:: MATERIAŁ DO OPRACOWANIA ::
------------------------
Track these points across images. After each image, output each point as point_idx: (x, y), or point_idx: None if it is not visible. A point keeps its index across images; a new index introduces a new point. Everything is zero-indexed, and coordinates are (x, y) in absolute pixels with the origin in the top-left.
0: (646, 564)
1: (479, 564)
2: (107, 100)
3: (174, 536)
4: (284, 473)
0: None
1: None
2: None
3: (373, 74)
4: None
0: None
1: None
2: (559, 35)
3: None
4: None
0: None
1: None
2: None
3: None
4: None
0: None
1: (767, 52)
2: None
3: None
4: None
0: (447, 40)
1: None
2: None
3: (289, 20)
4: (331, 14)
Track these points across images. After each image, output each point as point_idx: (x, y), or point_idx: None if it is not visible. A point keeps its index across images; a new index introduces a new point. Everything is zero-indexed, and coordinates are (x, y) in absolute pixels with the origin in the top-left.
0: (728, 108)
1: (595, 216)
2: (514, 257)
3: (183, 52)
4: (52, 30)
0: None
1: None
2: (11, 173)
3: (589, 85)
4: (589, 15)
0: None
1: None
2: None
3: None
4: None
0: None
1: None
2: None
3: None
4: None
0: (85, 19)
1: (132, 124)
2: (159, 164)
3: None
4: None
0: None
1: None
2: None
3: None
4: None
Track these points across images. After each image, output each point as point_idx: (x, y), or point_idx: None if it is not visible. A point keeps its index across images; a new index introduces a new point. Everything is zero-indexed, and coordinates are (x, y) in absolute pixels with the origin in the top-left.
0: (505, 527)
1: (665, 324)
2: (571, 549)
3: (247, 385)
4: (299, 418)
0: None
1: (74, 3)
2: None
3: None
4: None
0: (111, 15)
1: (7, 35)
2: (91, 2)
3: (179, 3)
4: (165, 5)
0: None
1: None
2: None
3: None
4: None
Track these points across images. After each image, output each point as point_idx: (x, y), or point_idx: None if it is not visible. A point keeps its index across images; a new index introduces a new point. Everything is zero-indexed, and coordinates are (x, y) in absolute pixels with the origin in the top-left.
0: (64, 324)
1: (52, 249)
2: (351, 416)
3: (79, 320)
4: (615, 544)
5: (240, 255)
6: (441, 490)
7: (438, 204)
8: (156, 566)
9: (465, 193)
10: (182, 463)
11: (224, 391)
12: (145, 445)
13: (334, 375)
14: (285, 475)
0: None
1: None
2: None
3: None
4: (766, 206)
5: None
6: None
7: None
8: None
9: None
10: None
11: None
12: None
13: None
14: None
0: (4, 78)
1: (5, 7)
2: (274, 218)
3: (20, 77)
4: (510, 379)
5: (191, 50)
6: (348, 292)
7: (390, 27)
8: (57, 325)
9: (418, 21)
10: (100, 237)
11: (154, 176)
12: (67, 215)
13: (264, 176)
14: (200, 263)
------------------------
Proszę powtórzyć wszystkie wpisy słowo w słowo, bez żadnych zmian.

:: ROZWIĄZANIE PONIŻEJ ::
Track these points across images. After each image, output each point as point_idx: (x, y), or point_idx: None if it is not visible. A point keeps its index across images; a new index introduces a new point. Everything is zero-indexed, and coordinates are (x, y) in absolute pixels with the origin in the top-left.
0: (646, 564)
1: (479, 564)
2: (107, 100)
3: (174, 536)
4: (284, 473)
0: None
1: None
2: None
3: (373, 74)
4: None
0: None
1: None
2: (559, 35)
3: None
4: None
0: None
1: None
2: None
3: None
4: None
0: None
1: (767, 52)
2: None
3: None
4: None
0: (447, 40)
1: None
2: None
3: (289, 20)
4: (331, 14)
Track these points across images. After each image, output each point as point_idx: (x, y), or point_idx: None if it is not visible. A point keeps its index across images; a new index introduces a new point. Everything is zero-indexed, and coordinates are (x, y) in absolute pixels with the origin in the top-left.
0: (728, 108)
1: (595, 216)
2: (514, 257)
3: (183, 52)
4: (52, 30)
0: None
1: None
2: (11, 173)
3: (589, 85)
4: (589, 15)
0: None
1: None
2: None
3: None
4: None
0: None
1: None
2: None
3: None
4: None
0: (85, 19)
1: (132, 124)
2: (159, 164)
3: None
4: None
0: None
1: None
2: None
3: None
4: None
Track these points across images. After each image, output each point as point_idx: (x, y), or point_idx: None if it is not visible. A point keeps its index across images; a new index introduces a new point. Everything is zero-indexed, and coordinates are (x, y) in absolute pixels with the origin in the top-left.
0: (505, 527)
1: (665, 324)
2: (571, 549)
3: (247, 385)
4: (299, 418)
0: None
1: (74, 3)
2: None
3: None
4: None
0: (111, 15)
1: (7, 35)
2: (91, 2)
3: (179, 3)
4: (165, 5)
0: None
1: None
2: None
3: None
4: None
Track these points across images. After each image, output each point as point_idx: (x, y), or point_idx: None if it is not visible. A point keeps its index across images; a new index introduces a new point. Everything is zero-indexed, and coordinates are (x, y) in absolute pixels with the origin in the top-left.
0: (64, 324)
1: (52, 249)
2: (351, 416)
3: (79, 320)
4: (615, 544)
5: (240, 255)
6: (441, 490)
7: (438, 204)
8: (156, 566)
9: (465, 193)
10: (182, 463)
11: (224, 391)
12: (145, 445)
13: (334, 375)
14: (285, 475)
0: None
1: None
2: None
3: None
4: (766, 206)
5: None
6: None
7: None
8: None
9: None
10: None
11: None
12: None
13: None
14: None
0: (4, 78)
1: (5, 7)
2: (274, 218)
3: (20, 77)
4: (510, 379)
5: (191, 50)
6: (348, 292)
7: (390, 27)
8: (57, 325)
9: (418, 21)
10: (100, 237)
11: (154, 176)
12: (67, 215)
13: (264, 176)
14: (200, 263)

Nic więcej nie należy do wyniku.